20 of Seattle’s best creative teams. 1 steamroller. No Ctrl + Z.

Last week, we were thrilled and honored to win SVC’s 14th annual Steamroller Smackdown!

This event is no ordinary printing parlor. Here’s the skinny from the School of Visual Concepts, one of our fantastic hosts:

Crazy, creative artists. Indelible ink. Sharp instruments. And a 5-ton steamroller. If that’s not the perfect combination for fun, we don’t know what is. SVC and the South Lake Union Block Party co-present the Steamroller Smackdown, where teams of top artists and design firms from around the Northwest print the oversized posters they’ve designed and hand-carved with a steamroller instead of a printing press.

After 5 tons of pure printmakin’ power.

After 5 tons of pure printmakin’ power.

The competition’s theme this year was “Man vs. Machine.” In Seattle, this is certainly a hot topic! We were stoked to be in amazing company — and we were floored by the creativity around us.

Our piece, hanging with just a few of our clever neighbors.

We spent a lot of time brainstorming before we could even commit to one direction. The most important thing to us was to be relevant to our city, and to our own experiences as Seattelites. Here’s where we ended up!

Straight off the block!

Straight off the block!

It’s hard to talk about “Man vs. Machine” in this city without talking about Amazon. The company is a lightning rod in discussions about automation, development and gentrification; it’s hard to find a Seattleite without an opinion on how, and why, our city is changing.

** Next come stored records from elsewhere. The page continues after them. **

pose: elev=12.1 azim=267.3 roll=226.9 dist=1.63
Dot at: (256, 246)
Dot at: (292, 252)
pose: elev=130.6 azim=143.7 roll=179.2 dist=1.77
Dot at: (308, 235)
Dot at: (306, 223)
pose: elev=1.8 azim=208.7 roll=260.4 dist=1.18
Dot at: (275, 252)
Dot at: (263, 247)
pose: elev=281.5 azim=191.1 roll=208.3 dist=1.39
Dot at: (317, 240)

While it’s easy to speak in one-liners about drones and South Lake Union condos — it’s a lot harder to approach the complex, personal, and conflicting aspects of our relationships with technology.

Lo-fi in a high-tech city.

Lo-fi in a high-tech city.

Our personal lives are influenced by Amazon in curious and intimate ways. It employs our neighbors, and delivers our groceries; it produces a moving TV show about a family exploring gender identity, and creates devices that come with a human voice and name. It allows us to draw entire books from the aether in the blink of an eye — and it allows us to automate toilet paper deliveries to our homes. Curious, indeed.

While these details may seem remarkable, they’re hardly unfamiliar. Amazon — a business which began as a purveyor of convenience — is now also a partner in whimsy, desire, and daily human needs. At this point, it’s much more our reflection than our opposite.

As we talked through our feelings — as complex as the topic at hand — we decided that we wanted to design a poster that was a vessel for this conversation, rather than a quip about it. Man and machine are more tangled than opposed in our city — and so our conversation must necessarily be larger.

Our poster!

Our poster!

A huge thanks to Larry Asher, Jenny Wilkson, Josh Lackey, and Leonard Garfield for an amazing event. We were so honored to be invited — and we can’t wait to get our hands inky again next year!